(Material shown)

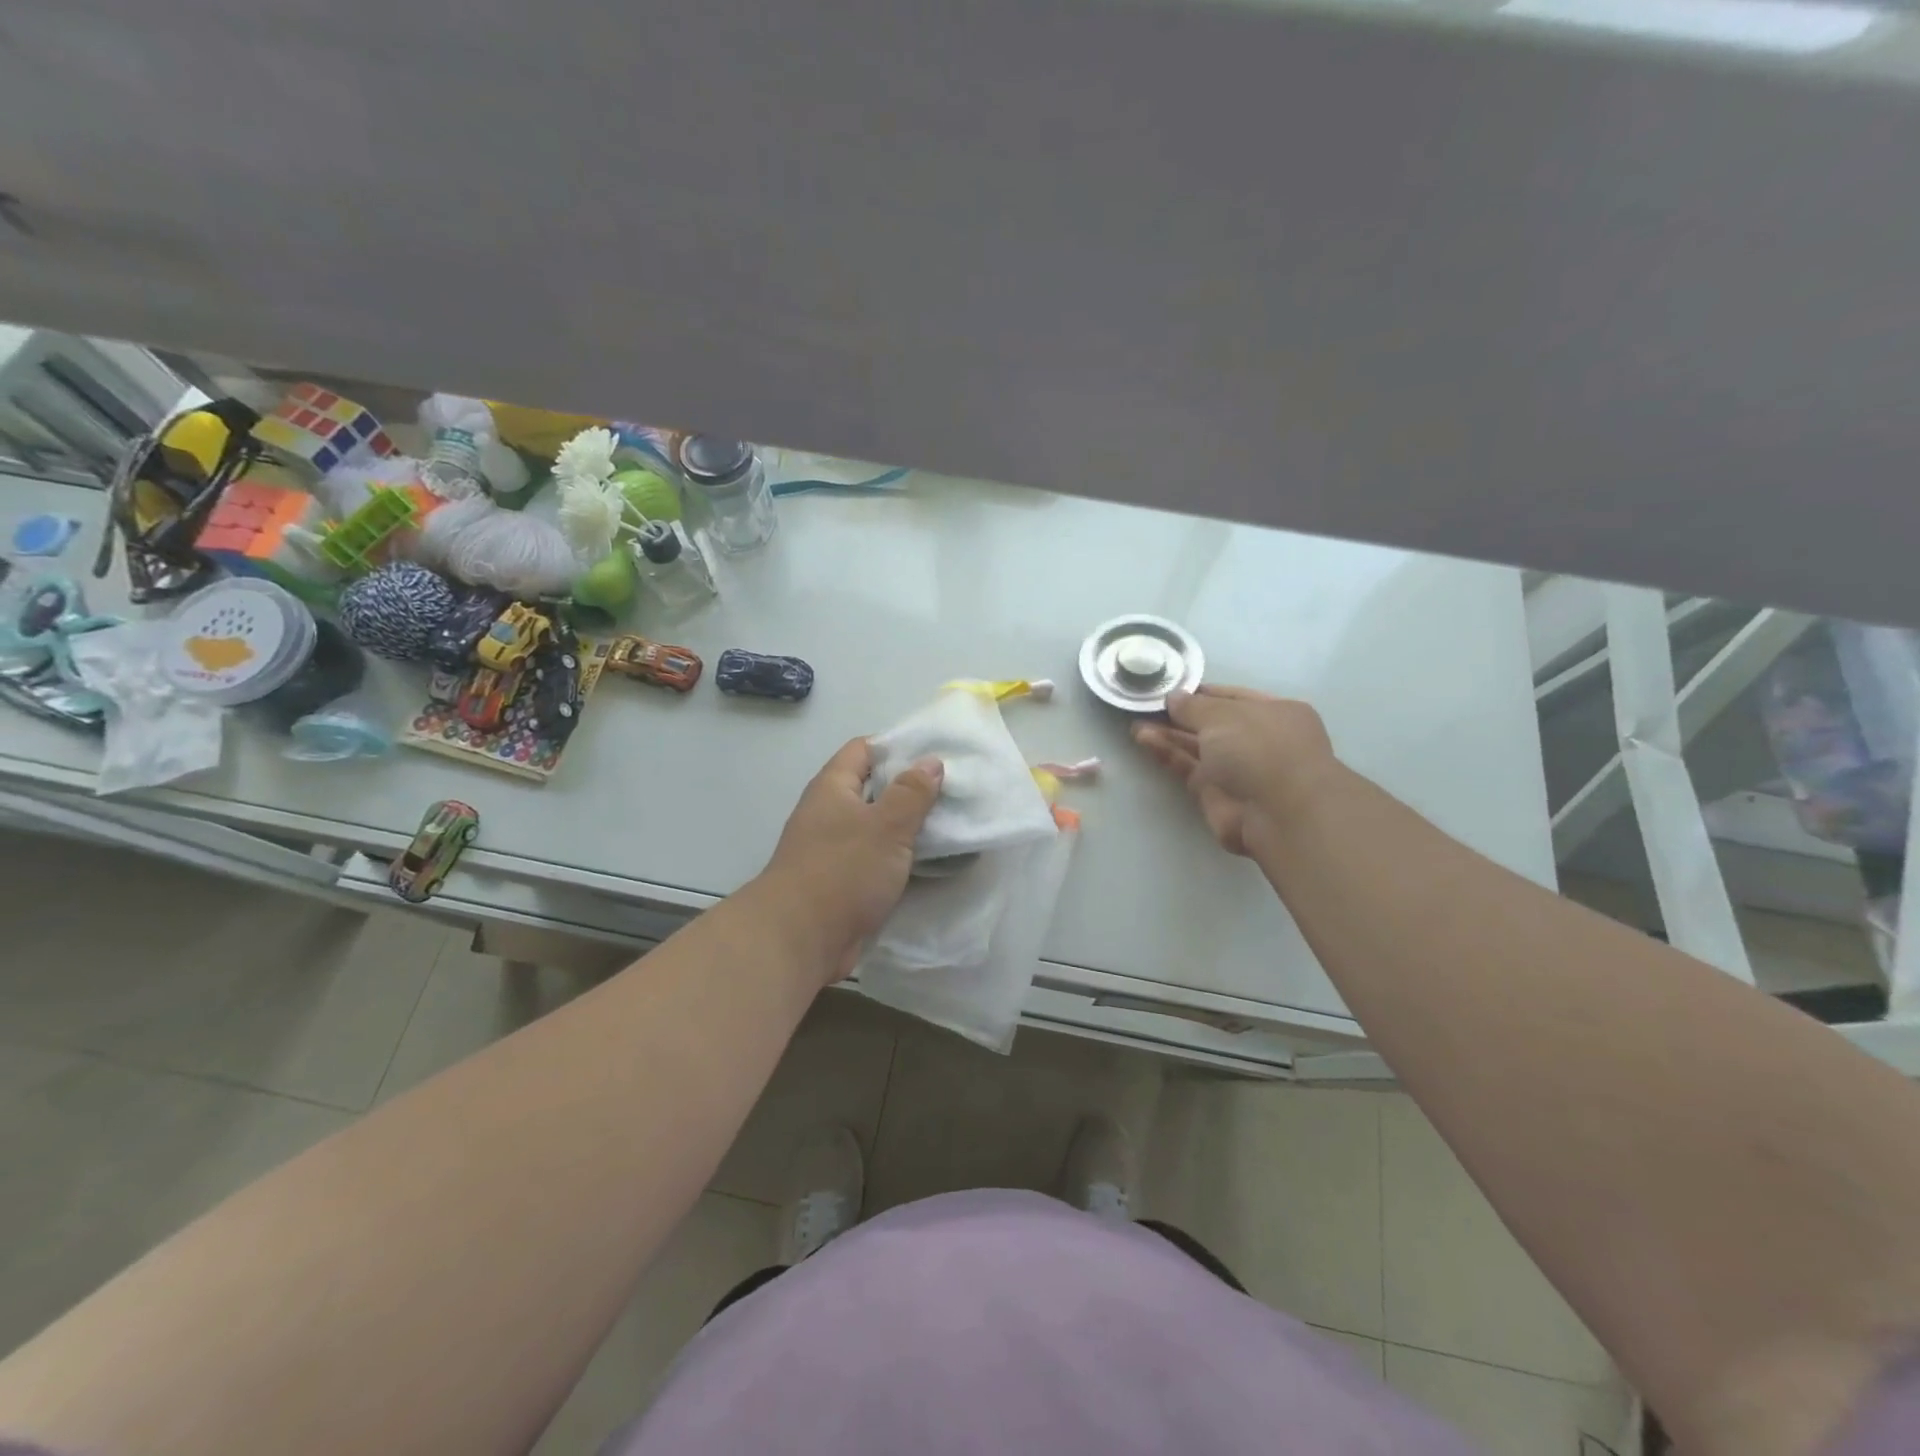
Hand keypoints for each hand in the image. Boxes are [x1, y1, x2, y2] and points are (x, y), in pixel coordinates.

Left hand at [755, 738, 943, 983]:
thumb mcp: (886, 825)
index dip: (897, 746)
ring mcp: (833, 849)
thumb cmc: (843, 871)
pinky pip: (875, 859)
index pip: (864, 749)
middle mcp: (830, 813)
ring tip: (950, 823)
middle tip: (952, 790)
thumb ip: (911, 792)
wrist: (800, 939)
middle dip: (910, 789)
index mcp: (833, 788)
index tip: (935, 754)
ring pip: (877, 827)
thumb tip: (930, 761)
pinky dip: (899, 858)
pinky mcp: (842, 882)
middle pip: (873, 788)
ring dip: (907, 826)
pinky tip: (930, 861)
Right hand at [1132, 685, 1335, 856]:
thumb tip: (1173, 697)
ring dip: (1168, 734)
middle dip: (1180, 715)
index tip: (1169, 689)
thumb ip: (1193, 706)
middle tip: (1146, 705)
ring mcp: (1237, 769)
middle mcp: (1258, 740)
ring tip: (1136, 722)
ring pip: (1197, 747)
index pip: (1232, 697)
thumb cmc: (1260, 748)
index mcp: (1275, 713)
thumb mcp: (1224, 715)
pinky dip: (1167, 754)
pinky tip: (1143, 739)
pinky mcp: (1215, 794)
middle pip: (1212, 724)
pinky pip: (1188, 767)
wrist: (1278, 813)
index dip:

(End Material shown)

• [Problem to work on]: Look through the entries and find each line that has the string "thumb". Copy those lines.

• [Answer to this exercise]:
thumb mcp: (886, 825)
thumb cmc: (843, 871)
thumb ip: (911, 792)
thumb tip: (930, 761)
thumb tip: (1173, 697)
thumb ip: (1193, 706)
thumb cmc: (1260, 748)
thumb mcp: (1224, 715)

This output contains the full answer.